El Ministerio de Finanzas de China indicó que el nuevo arancel entrará en vigor a partir del 10 de abril, como una reacción al “repetido error” de Washington de escalar las medidas proteccionistas. Según el comunicado oficial, estas acciones estadounidenses “vulneran gravemente los derechos e intereses legítimos de China” y afectan el sistema comercial internacional basado en normas.

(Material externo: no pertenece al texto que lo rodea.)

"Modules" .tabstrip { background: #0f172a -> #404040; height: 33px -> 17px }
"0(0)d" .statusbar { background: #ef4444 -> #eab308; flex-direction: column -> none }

Además del incremento arancelario, el Ministerio de Comercio chino informó la incorporación de 12 compañías estadounidenses a su lista de control de exportaciones, lo que restringirá su capacidad para operar con China. Entre las firmas sancionadas figuran empresas vinculadas a sectores estratégicos como drones (BRINC), aeronáutica (Novotech), maquinaria pesada (Marvin Engineering Company) y tecnología de radar (Echodyne).
De manera paralela, Beijing también incluyó a seis nuevas entidades en su lista de compañías no confiables, un listado que implica restricciones comerciales adicionales. Entre estas se encuentran proveedores de equipos militares como Cyberlux y Sierra Nevada Corporation.

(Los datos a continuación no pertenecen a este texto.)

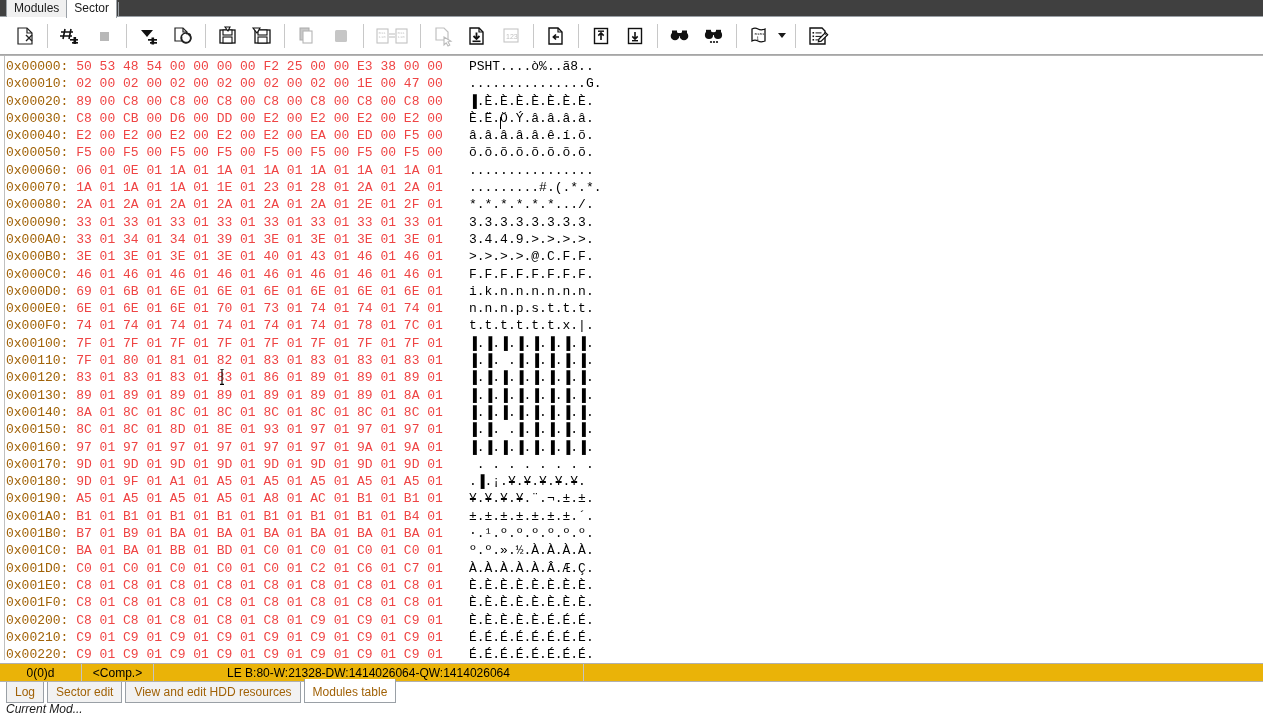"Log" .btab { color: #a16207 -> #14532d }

Las autoridades chinas señalaron que estas medidas buscan proteger su seguridad nacional y evitar la transferencia de artículos de “doble uso”, es decir, productos con aplicaciones tanto civiles como militares.
Mientras tanto, el presidente Trump declaró que China desea un acuerdo “desesperadamente”, pero aseguró que Beijing “no sabe cómo empezar” a negociar. Por su parte, el gobierno chino reiteró que está dispuesto a “luchar hasta el final” si Estados Unidos continúa intensificando sus medidas restrictivas.
Este intercambio de represalias económicas ha generado preocupación en los mercados financieros internacionales. Wall Street, por ejemplo, cerró la jornada anterior con pérdidas, y el índice Nasdaq registró una caída de más del 2%.